Task item -> Repeat the data in full and exactly. Leave the pictures out.

Source data Start Marker

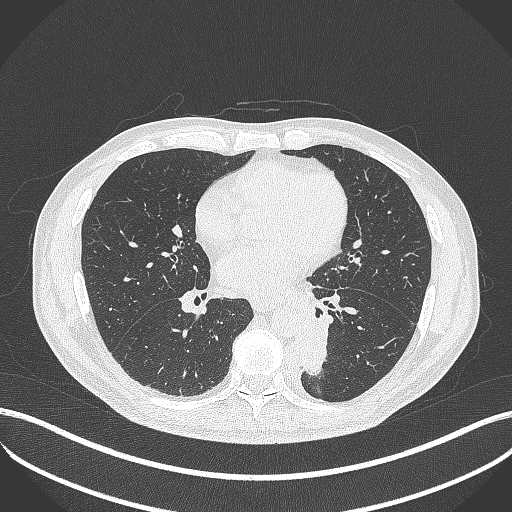
Chest CT, one axial slice; position 188 of 451 along the scan axis; reconstruction kernel B70f; 120 kVp; lung window (W 1500 / L -600 HU); 1 mm slice thickness; 512 × 512 image matrix, field of view 400 × 400 mm. Male patient, age 72 years. From the clinical record (not read from this slice): clinical TNM (as recorded): T2b N0 M1.
Structures marked on this image (bounding box drawn by a radiologist):
- lung tumour (recorded histology: adenocarcinoma): box from (x=298, y=316) to (x=333, y=377) px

Source data End Marker

Written reply ->
Chest CT, one axial slice; position 188 of 451 along the scan axis; reconstruction kernel B70f; 120 kVp; lung window (W 1500 / L -600 HU); 1 mm slice thickness; 512 × 512 image matrix, field of view 400 × 400 mm. Male patient, age 72 years. From the clinical record (not read from this slice): clinical TNM (as recorded): T2b N0 M1.
Structures marked on this image (bounding box drawn by a radiologist):
- lung tumour (recorded histology: adenocarcinoma): box from (x=298, y=316) to (x=333, y=377) px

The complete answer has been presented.